For several years now, Black Rock High School in Yucca Valley has been helping teenagers in trouble make it through school. Recently a film crew spent two years there documenting the process for the world to see. The result is “The Bad Kids,” a film that has been recognized globally and will soon be showing in the desert. Here with the details is reporter David Haldane…
It starts with a knock on the door. A San Bernardino County probation officer is checking on why a kid named Joey didn’t make it to school. “Sometimes I have trouble getting out of bed,” he explains. “I don’t get up until 1 p.m.”
That’s the opening scene of “The Bad Kids,” a 100-minute documentary about the Morongo Basin’s own Black Rock High School that’s been winning accolades worldwide.
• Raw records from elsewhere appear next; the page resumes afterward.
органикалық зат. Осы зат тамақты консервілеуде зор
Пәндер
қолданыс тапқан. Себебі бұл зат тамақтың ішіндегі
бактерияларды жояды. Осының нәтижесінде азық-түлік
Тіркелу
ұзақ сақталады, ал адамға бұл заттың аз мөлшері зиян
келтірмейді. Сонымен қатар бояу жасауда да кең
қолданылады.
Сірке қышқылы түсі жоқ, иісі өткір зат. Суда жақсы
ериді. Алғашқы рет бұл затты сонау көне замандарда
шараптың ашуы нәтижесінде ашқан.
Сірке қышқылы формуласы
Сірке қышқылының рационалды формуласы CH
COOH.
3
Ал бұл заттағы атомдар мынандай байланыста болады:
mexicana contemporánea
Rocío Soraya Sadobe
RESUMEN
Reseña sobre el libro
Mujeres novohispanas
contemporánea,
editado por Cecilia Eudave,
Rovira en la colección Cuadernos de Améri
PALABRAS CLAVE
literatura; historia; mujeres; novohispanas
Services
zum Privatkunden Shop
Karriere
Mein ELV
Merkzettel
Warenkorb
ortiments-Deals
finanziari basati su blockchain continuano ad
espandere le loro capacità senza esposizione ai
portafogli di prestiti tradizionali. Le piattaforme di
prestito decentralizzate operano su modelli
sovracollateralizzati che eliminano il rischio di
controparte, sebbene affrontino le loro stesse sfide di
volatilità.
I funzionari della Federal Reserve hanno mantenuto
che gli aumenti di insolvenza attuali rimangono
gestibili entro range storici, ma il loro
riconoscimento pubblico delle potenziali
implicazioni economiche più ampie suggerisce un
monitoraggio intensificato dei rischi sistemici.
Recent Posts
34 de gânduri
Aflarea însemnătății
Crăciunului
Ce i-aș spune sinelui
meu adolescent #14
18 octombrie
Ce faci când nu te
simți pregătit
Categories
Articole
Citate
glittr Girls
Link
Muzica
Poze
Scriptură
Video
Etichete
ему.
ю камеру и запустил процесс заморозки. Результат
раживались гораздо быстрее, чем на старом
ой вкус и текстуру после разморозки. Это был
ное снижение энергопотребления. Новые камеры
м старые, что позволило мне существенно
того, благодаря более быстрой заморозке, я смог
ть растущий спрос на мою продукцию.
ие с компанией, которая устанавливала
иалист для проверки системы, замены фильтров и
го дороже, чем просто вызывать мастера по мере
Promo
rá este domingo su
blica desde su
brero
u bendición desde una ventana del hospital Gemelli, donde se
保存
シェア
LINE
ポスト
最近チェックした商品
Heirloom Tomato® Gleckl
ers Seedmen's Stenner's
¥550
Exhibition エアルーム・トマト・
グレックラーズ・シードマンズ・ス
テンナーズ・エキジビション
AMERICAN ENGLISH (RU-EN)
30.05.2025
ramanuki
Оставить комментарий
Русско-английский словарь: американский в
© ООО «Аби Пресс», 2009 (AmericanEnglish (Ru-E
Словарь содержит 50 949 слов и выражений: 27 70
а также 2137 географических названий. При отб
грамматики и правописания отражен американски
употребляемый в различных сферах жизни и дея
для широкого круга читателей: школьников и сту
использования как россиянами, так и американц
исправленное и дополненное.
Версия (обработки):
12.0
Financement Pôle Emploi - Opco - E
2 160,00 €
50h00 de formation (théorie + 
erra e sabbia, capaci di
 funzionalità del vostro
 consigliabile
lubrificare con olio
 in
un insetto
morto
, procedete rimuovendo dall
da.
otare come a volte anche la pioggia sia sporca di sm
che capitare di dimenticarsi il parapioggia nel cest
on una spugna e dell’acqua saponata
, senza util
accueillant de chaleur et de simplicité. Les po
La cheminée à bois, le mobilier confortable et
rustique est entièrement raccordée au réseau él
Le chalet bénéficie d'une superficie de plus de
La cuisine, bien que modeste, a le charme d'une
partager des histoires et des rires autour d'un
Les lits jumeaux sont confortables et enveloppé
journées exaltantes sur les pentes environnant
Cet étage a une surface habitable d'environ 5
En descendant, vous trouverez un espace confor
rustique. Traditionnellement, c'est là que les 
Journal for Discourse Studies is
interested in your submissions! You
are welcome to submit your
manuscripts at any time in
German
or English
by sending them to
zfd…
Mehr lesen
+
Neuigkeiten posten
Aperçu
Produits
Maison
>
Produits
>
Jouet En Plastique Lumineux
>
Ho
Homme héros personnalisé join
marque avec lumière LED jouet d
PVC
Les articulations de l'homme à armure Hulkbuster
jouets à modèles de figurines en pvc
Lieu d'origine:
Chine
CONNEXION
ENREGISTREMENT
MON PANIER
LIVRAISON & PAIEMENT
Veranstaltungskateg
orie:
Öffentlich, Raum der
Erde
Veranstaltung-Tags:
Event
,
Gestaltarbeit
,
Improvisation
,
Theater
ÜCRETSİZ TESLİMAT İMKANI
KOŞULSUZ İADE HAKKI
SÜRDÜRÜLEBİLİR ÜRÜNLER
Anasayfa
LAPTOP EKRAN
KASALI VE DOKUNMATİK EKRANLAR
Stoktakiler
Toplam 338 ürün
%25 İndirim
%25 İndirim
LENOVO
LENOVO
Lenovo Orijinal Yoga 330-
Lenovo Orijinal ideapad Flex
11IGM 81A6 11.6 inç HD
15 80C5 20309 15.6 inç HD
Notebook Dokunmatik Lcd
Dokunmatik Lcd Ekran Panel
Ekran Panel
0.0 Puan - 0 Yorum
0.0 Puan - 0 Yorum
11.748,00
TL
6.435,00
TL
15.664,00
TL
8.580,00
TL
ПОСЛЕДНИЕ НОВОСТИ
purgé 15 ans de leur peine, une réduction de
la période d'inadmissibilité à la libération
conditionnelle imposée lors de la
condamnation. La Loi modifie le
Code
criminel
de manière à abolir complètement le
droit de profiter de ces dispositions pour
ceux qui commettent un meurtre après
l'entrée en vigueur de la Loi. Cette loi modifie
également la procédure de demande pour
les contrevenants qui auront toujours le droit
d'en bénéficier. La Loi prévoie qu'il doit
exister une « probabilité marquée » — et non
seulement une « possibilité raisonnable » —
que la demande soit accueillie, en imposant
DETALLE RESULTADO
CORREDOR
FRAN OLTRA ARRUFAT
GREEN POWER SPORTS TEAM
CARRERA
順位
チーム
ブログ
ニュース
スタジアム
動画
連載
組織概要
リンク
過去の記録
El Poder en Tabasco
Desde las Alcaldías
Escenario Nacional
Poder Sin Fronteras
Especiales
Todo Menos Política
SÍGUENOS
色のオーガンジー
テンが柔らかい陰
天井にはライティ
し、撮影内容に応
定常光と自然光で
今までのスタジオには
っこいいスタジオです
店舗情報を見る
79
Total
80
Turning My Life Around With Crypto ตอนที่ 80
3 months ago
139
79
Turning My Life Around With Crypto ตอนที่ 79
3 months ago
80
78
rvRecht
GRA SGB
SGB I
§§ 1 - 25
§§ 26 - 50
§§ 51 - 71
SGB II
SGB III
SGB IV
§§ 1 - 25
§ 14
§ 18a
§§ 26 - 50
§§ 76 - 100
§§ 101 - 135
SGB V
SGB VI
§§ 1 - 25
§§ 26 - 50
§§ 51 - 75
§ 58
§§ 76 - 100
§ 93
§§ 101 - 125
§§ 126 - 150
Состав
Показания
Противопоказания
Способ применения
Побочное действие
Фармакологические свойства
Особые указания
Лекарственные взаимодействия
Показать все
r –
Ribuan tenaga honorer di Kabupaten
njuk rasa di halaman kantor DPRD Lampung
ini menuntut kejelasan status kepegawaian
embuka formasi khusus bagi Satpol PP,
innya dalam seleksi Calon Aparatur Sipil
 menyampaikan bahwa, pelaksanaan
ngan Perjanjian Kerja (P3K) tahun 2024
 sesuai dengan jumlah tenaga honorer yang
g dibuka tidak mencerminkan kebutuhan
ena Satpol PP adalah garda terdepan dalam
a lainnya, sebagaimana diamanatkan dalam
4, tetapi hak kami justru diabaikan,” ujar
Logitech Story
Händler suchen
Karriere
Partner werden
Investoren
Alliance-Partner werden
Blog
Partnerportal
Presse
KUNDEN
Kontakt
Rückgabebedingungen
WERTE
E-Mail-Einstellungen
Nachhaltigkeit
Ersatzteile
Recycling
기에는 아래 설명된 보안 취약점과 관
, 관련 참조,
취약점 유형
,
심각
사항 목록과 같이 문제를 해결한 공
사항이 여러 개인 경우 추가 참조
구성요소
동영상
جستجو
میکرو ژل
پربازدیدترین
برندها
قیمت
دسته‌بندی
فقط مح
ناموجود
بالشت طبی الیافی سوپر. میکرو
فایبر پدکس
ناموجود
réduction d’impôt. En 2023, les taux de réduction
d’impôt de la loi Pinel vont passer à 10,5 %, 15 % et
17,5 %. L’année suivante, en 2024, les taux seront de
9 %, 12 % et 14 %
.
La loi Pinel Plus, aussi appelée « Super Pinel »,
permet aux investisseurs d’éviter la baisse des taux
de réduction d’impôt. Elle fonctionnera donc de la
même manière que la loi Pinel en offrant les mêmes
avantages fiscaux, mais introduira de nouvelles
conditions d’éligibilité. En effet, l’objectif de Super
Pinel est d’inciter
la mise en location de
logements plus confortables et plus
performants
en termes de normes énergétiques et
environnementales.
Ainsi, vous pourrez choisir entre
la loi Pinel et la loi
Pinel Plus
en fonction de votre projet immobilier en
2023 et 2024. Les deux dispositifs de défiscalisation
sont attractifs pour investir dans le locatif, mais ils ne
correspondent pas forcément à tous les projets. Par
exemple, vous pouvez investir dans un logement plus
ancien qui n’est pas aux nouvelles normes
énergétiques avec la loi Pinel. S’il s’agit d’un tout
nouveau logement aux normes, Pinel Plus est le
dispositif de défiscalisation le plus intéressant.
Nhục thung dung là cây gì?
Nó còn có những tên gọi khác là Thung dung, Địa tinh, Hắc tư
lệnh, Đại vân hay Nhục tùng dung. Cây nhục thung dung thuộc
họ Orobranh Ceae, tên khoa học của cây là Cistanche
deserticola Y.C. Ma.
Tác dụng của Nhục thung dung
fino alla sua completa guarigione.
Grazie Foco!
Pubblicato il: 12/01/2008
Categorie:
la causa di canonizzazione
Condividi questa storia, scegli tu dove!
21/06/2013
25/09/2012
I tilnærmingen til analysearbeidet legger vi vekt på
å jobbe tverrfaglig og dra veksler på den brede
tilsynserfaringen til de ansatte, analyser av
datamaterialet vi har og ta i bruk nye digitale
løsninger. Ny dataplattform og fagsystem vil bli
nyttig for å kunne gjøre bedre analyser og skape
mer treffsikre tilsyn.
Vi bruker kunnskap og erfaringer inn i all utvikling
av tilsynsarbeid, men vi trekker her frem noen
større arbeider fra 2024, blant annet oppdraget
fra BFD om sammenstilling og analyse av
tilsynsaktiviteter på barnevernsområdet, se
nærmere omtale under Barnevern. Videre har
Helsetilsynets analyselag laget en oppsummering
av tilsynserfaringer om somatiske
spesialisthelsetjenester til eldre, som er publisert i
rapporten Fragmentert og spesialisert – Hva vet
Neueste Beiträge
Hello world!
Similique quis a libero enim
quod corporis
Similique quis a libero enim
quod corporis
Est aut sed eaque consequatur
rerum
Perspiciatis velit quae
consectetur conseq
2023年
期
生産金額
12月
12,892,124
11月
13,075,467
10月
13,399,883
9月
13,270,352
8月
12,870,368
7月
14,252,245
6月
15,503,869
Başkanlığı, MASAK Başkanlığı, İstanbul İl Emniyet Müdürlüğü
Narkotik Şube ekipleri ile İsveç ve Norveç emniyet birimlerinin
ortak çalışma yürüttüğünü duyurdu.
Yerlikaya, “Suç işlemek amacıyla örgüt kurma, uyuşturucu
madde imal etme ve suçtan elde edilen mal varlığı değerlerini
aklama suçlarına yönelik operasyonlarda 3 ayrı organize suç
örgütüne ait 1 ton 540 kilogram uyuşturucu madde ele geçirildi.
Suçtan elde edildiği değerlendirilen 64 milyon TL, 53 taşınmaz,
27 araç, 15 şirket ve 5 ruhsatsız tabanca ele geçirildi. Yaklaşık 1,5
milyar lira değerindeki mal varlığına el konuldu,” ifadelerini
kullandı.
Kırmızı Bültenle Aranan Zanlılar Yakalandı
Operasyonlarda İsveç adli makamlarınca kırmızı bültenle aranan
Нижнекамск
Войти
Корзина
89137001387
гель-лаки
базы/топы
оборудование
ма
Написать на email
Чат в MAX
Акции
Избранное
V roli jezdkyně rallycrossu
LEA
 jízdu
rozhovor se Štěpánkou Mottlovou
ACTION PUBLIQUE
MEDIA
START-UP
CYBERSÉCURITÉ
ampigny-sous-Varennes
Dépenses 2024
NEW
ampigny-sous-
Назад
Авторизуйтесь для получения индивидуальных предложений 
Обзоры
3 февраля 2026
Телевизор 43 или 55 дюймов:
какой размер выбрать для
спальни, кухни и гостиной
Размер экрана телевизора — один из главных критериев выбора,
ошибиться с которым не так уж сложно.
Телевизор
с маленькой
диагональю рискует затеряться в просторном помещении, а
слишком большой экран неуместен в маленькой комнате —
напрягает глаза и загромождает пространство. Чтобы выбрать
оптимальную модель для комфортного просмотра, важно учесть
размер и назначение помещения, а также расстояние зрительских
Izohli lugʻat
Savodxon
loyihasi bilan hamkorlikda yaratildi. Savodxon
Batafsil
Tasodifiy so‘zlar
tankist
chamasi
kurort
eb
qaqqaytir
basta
On Thursday, February 16, it finally screens within commuting distance: at the Camelot Theater in Palm Springs.
Two years in the making, the film depicts the day-to-day struggles of the students and staff at Black Rock, a Yucca Valley continuation high school designed to help 11th and 12th graders in trouble.
After winning at last year’s Sundance Film Festival, the movie opened in New York and Los Angeles and will soon be on Netflix and PBS.
Principal Vonda Viland, who plays prominently in the film, says it shows the so-called bad kids’ potential. “We have an untapped resource in our nation. If we would take the time and energy and the money to tap into them, we could solve a lot of society’s problems.”
Tickets for Thursday’s screening can be purchased for $7 to $11 at the Camelot Theater’s box office on the 2300 block of East Baristo Road in Palm Springs, or online at badkids.eventbrite.com. The show starts at 7:30 p.m., followed by a question-and-answer session with the cast and crew.